Ice cores: time capsules of the atmosphere
An ice core is a veritable time capsule, containing invaluable information about past climate changes. Faced with the rapid melting of glaciers, scientists have embarked on a race against time to collect and preserve these samples before they disappear.
A facility at -52°C to protect the samples
The Ice Memory Foundation, a consortium of European research institutes, inaugurated the sanctuary on Wednesday. The ceremony was broadcast live and showed the opening of the ice cave where the samples will be kept at a constant temperature of around -52°C. The first cores came from Mont Blanc in France and the Grand Combin in Switzerland, transported after a 50-day journey by refrigerated icebreaker and plane from Trieste, Italy.
During the ceremony, foundation members carried boxes of ice cores into the cave, dug deep into a 5-meter-high snowdrift, to ensure their long-term preservation.
Preserving climate memory for future generations
"By protecting samples of atmospheric gases, aerosols, pollutants, and dust trapped in ice, we ensure that future researchers will be able to study past climates with technologies that may not yet exist."explain Charles Barbante, vice-president of the Ice Memory Foundation and professor at Ca' Foscari University of Venice.

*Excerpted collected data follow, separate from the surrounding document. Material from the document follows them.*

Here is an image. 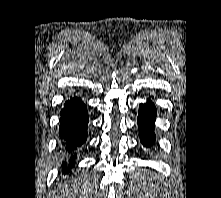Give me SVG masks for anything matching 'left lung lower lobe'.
Returning a JSON list of instances; mask_svg holds the SVG:
<instances>
[{"instance_id":"left-lung-lower-lobe-1","label":"left lung lower lobe","mask_w":221,"mask_h":198,"mask_svg":"<svg viewBox=\"0 0 221 198\" xmlns=\"http://www.w3.org/2000/svg\"><path fill=\"white\" fill-rule=\"evenodd\" d=\"M156 116V107L151 102L140 105L138 114V127L140 140L146 147L151 146L155 142L154 127Z\"/></svg>"}]
</instances>
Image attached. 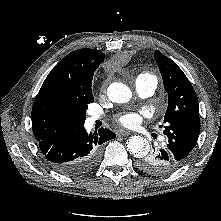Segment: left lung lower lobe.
<instances>
[{
    "instance_id": "0a47b994",
    "label": "left lung lower lobe",
    "mask_w": 221,
    "mask_h": 221,
    "mask_svg": "<svg viewBox=\"0 0 221 221\" xmlns=\"http://www.w3.org/2000/svg\"><path fill=\"white\" fill-rule=\"evenodd\" d=\"M184 162L175 156L166 143L152 146L151 152L138 158L140 170L154 175H166L179 169Z\"/></svg>"
}]
</instances>
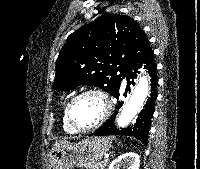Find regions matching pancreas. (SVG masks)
<instances>
[{
  "label": "pancreas",
  "mask_w": 200,
  "mask_h": 169,
  "mask_svg": "<svg viewBox=\"0 0 200 169\" xmlns=\"http://www.w3.org/2000/svg\"><path fill=\"white\" fill-rule=\"evenodd\" d=\"M108 164V160H104L101 162H97L93 165L90 166H85L86 168H91V169H105L106 165Z\"/></svg>",
  "instance_id": "1"
}]
</instances>
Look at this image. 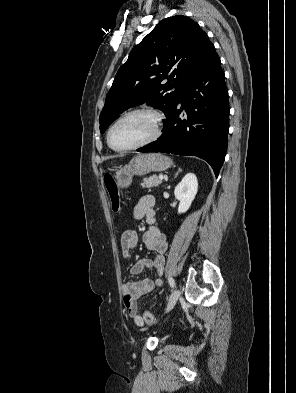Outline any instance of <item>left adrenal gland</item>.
<instances>
[{"instance_id": "left-adrenal-gland-1", "label": "left adrenal gland", "mask_w": 296, "mask_h": 393, "mask_svg": "<svg viewBox=\"0 0 296 393\" xmlns=\"http://www.w3.org/2000/svg\"><path fill=\"white\" fill-rule=\"evenodd\" d=\"M182 170L179 168L178 171L175 173V176H177Z\"/></svg>"}]
</instances>
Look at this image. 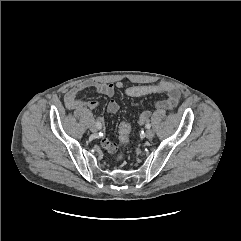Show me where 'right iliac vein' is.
Masks as SVG:
<instances>
[{"mask_svg":"<svg viewBox=\"0 0 241 241\" xmlns=\"http://www.w3.org/2000/svg\"><path fill=\"white\" fill-rule=\"evenodd\" d=\"M90 130H91L92 132H97V131H98V127L96 126L95 123H91V125H90Z\"/></svg>","mask_w":241,"mask_h":241,"instance_id":"1","label":"right iliac vein"}]
</instances>
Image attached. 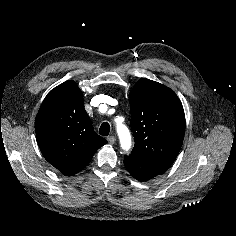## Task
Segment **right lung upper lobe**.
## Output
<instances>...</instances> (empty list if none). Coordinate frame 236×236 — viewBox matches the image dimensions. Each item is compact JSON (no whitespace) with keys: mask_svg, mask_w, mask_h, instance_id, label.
<instances>
[{"mask_svg":"<svg viewBox=\"0 0 236 236\" xmlns=\"http://www.w3.org/2000/svg\"><path fill=\"white\" fill-rule=\"evenodd\" d=\"M35 131L45 159L65 175L81 171L107 143L93 130L74 81H66L48 93L36 116Z\"/></svg>","mask_w":236,"mask_h":236,"instance_id":"obj_1","label":"right lung upper lobe"}]
</instances>
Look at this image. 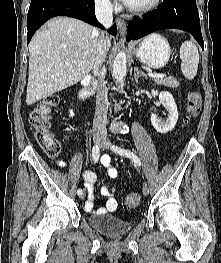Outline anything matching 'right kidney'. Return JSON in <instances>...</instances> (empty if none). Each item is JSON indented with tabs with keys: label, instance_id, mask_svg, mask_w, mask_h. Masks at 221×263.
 I'll return each instance as SVG.
<instances>
[{
	"label": "right kidney",
	"instance_id": "obj_1",
	"mask_svg": "<svg viewBox=\"0 0 221 263\" xmlns=\"http://www.w3.org/2000/svg\"><path fill=\"white\" fill-rule=\"evenodd\" d=\"M75 114H74V112H73V110L71 109V110H69V116L70 117H73Z\"/></svg>",
	"mask_w": 221,
	"mask_h": 263
}]
</instances>
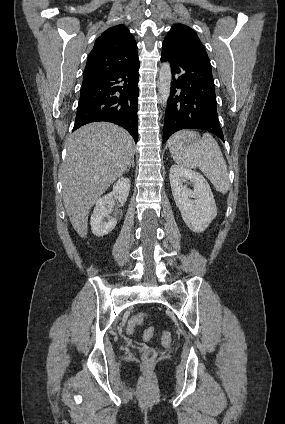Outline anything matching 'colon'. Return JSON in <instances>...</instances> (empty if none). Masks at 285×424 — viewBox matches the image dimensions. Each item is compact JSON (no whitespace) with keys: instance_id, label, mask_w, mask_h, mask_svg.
Here are the masks:
<instances>
[{"instance_id":"obj_1","label":"colon","mask_w":285,"mask_h":424,"mask_svg":"<svg viewBox=\"0 0 285 424\" xmlns=\"http://www.w3.org/2000/svg\"><path fill=\"white\" fill-rule=\"evenodd\" d=\"M146 313H138L135 314L134 316L131 317V319L129 320L127 327H126V331L128 333H133L136 328L141 325V323L144 321V319L146 318ZM154 335V328H148L144 331L143 334V338L145 340H150ZM162 342L165 345H169L172 342V336L170 333L165 332L162 335ZM156 357V352L153 348L151 347H146L144 349L143 352V359L147 362H152Z\"/></svg>"}]
</instances>
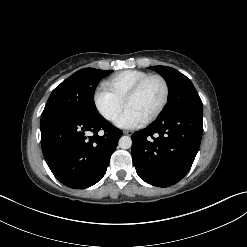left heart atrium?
I'll return each instance as SVG.
<instances>
[{
  "label": "left heart atrium",
  "mask_w": 247,
  "mask_h": 247,
  "mask_svg": "<svg viewBox=\"0 0 247 247\" xmlns=\"http://www.w3.org/2000/svg\"><path fill=\"white\" fill-rule=\"evenodd\" d=\"M146 118L136 109L126 106L124 111L118 117L116 124L123 128H135L143 125Z\"/></svg>",
  "instance_id": "obj_1"
}]
</instances>
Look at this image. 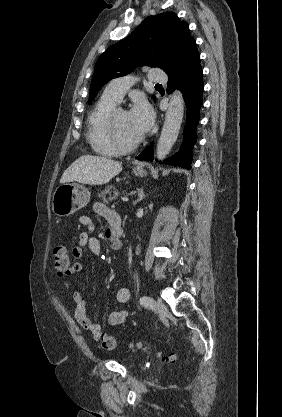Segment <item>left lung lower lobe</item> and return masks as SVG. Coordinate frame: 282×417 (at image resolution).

Since 2015, the Ice Memory Foundation, launched by a consortium of European research organizations, has identified and extracted ice cores from 10 glacial sites worldwide. These cores will be transported to the ice cave for preservation. The goal is to establish an international agreement guaranteeing their protection for decades to come.
The glaciers are melting, taking with them the history of the atmosphere.
With global warming, glaciers are disappearing rapidly, taking with them essential information about the Earth's atmosphere. According to the foundation, since 2000, glaciers have lost between 2% and 39% of their mass regionally and about 5% globally.
"These ice cores are not mere relics, they are reference points.", highlighted Celeste Saulo, Secretary General of the World Meteorological Organization. "They allow scientists, today and tomorrow, to understand what has changed, how quickly, and why."